▸ TASK REQUIREMENTS
[A] Answer these questions from the passage on the Finnish Embassy in Stockholm, one answer per line:
(i) Who was chosen as the architect?
(ii) What was the plot used for before?
(iii) In what year was the revolutionary Stockholm exhibition held, and where?
[B] For each statement, say whether it agrees with the passage on the Finnish Embassy in Stockholm. Answer yes or no and quote the words from the passage that decide it.
(i) The embassy presents Finland as a wonderland of high-tech culture.
(ii) Finland got a grander site in Stockholm than Sweden got in Helsinki.
(iii) The embassy plot overlooks the Gardet.
[C] Continue the passage on the Finnish Embassy in Stockholm from its last sentence.

** Opening STUDY TEXT block **

Kristian Gullichsen, in many ways the doyen of the cool Helsinki school, was chosen as architect. He believes that 'an embassy building has a symbolic function; it must represent its country in a diplomatic way while interpreting the codes of its location. The Finnish Embassy in Stockholm does not portray Finland as a wonderland of high-tech culture. On the contrary, it attempts to communicate on the level of the collective memories of the two countries'.
Finland was unable to obtain as grand a site in Stockholm as Sweden did in Helsinki. But, though quite small, the plot (previously used as a car park by the Swedish broadcasting organization, the lumpen headquarters of which is a blot on a delicate area) is by no means a bad one. On the edge of the diplomatic quarter in Ostermalm, the eastern part of the central city, it overlooks the Gardet, a fragment of the national nature reserve Djurgarden, which retains the peaceful quality of tree-studded parkland similar to, for instance, Hyde Park in London. In the '30s, the city managed to persuade the state to sell part of the reserve for development to accommodate Stockholm's rapidly expanding population. Here were made some of the city's first crisp white functionalist housing blocks, built as pavilions in the park at the start of Sweden's socialist mid-century romance with Modernism. (The revolutionary Stockholm exhibition of 1930 was held in Djurgarden.)

** Closing STUDY TEXT block **
** Opening RECORDED DATA block **

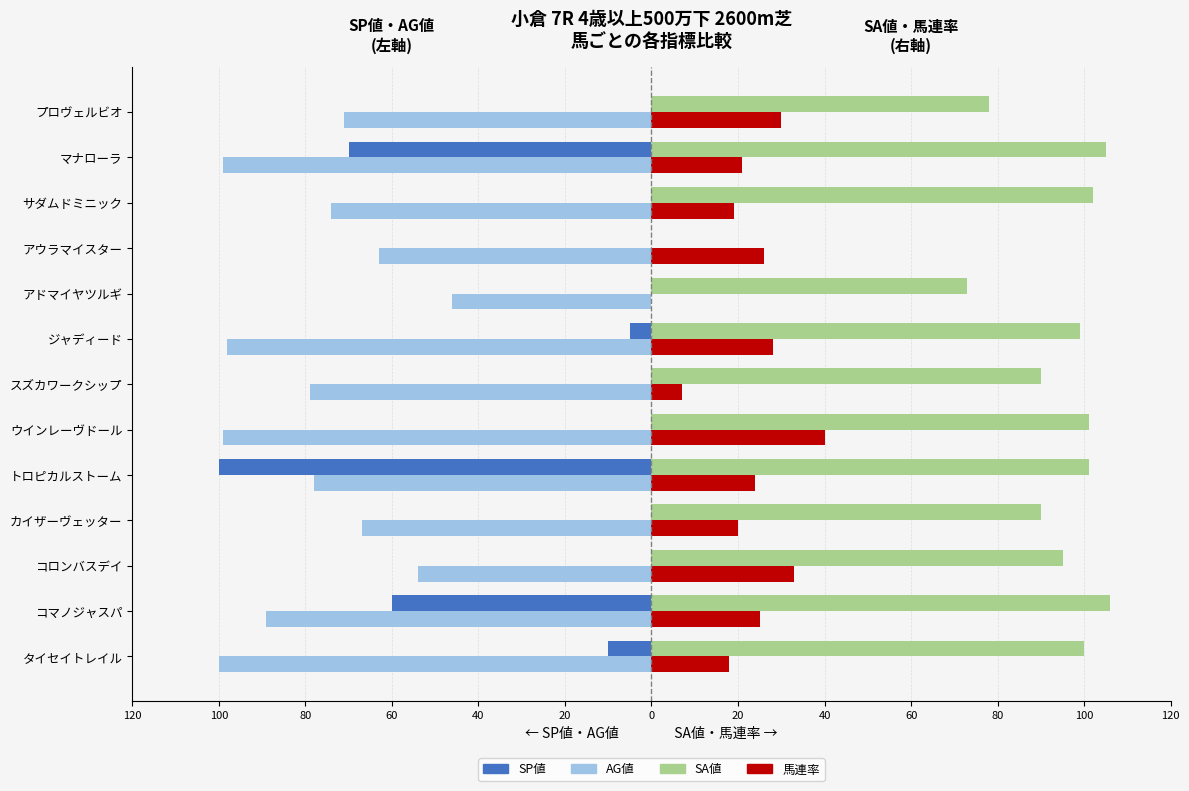

What are all the series names shown in the legend?

SP値, AG値, SA値, 馬連率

** Closing RECORDED DATA block **

▸ ACTIVITY ANSWERS
[A]
(i) Kristian Gullichsen
(ii) It was a car park for the Swedish broadcasting organization.
(iii) 1930, in Djurgarden

[B]
(i) No: "The Finnish Embassy in Stockholm does not portray Finland as a wonderland of high-tech culture."
(ii) No: "Finland was unable to obtain as grand a site in Stockholm as Sweden did in Helsinki."
(iii) Yes: "it overlooks the Gardet, a fragment of the national nature reserve Djurgarden"

[C]
Gullichsen, as he said he would, has responded to context. Indeed, seen from a distance, the new embassy could be mistaken for a large fragment of the 1930 exhibition miraculously preserved and slightly moved. But close up, the building is clearly much more substantial and tectonically satisfying than any temporary exhibition pavilion. A long white wall faces the park. It is at once a defensive plane with few openings, and one that offers the promise of welcome through a giant full-height gated portico, beyond which can be glimpsed an inner court. Security is a major determinant of embassy design, and the wall is the building's shield. The building presses to site edges because of the quantity of accommodation to be incorporated in a very restricted perimeter, and because Gullichsen, like most of his Finnish contemporaries, is concerned to bring daylight into the centre of his plans.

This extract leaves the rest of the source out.